Despite what Kathleen's friends might believe, low- and no-sex couples are not all that rare. In one survey, 14.1 percent of married men and 14.9 percent of married women experienced little or no sexual activity in the past year—and not necessarily as a side effect of menopause or because a relationship had cooled over decades. The women I talked to for this story are dynamic, intelligent, attractive, childless, financially independent. And they're young.
"The idea that age is what slows us down is a myth," says therapist Michele Weiner Davis. When her book The Sex-Starved Marriage (Simon & Schuster) came out several years ago, she was inundated with e-mails from readers in their twenties and thirties. "They're young, maybe they just got married, and they're saying, `I've lost it. What in the world is going on here?' " she says.
In a study of 1,748 women cited in Why Women Have Sex (Times Books), by sex researchers David M. Buss, PhD, and Cindy M. Meston, PhD, 32 percent of women aged 18 to 24 (single and married) reported having little interest in sex in the past year. According to Meston, who heads the Sexual Psychophysiology Laboratory at the University of Texas at Austin, that one-third percentage remained relatively constant throughout all age groups, until the fifties and sixties, when it rose to 37 percent.

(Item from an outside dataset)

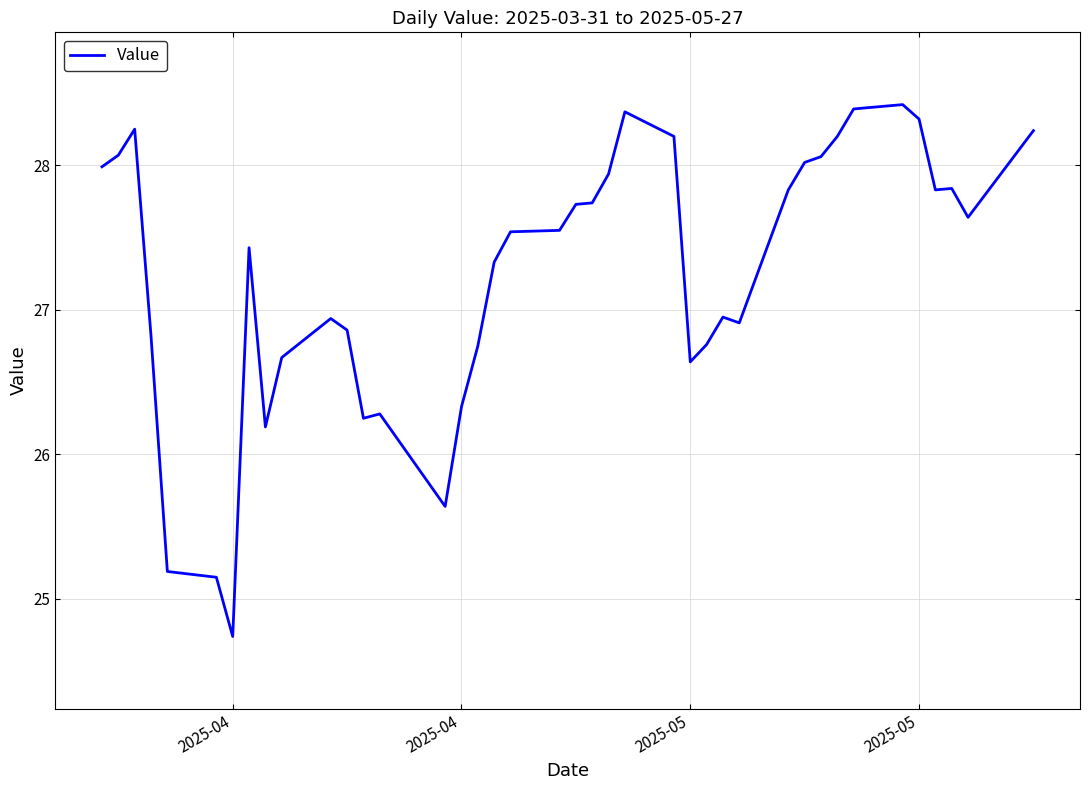

What is the minimum value shown in the chart?

24.7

It's not that these women don't want to want sex. The decline of a once-thriving libido can be devastating: an identity altering loss that results in feelings of inadequacy and frustration not unlike those associated with erectile dysfunction. "Sex used to be the easy part, a bodily urge like hunger or tiredness. It happened, whether I wanted it to or not," says Gina, 32. "Now, I can't even quite remember how that spark felt."
This loss would be painful at any age, but young women are also keenly aware that while waning desire can always be milked for a laugh—thank you, Liz Lemon—it can also feel like a failing on a wider social scale. Liberated, educated young women don't want sex? One can imagine our feminist forebears shaking their heads in disgust. For if The Feminine Mystiqueand Cosmo converged on one point, it's that the modern woman isn't just entitled to sex. She also wants it, enjoys it, and, by this point, should be pretty damned good at it. Today's twenty and thirtysomethings are among the first American women to grow up operating under that assumption. Shouldn't they, if anyone, be hopping into the sack?
If they're not, well, it's possible that sexual liberation is in some way to blame. Call it bachelorette syndrome. For some, monogamy becomes tougher if your single years conditioned you to expect different kinds of sex with different kinds of people. Newness, mystery, and novelty have always been an essential part of the turn-on; after a while, coming home to hubby, even if he's Mr. Right, may leave you cold.
It's a matter of habit and taste but also of basic human chemistry. In the heady, initial phase of love, "the brain chemicals are very much like those of women who have obsessive-compulsive disorder," Meston says. You want to have sex constantly, and even being away from that person for a brief period can be depressing. But a few months later, each partner reverts back to his or her hormonal baseline. Your baseline drive compels you to want sex every night, while your partner turns out to be a oncea-weeker? It can feel like a hormonal bait and switch.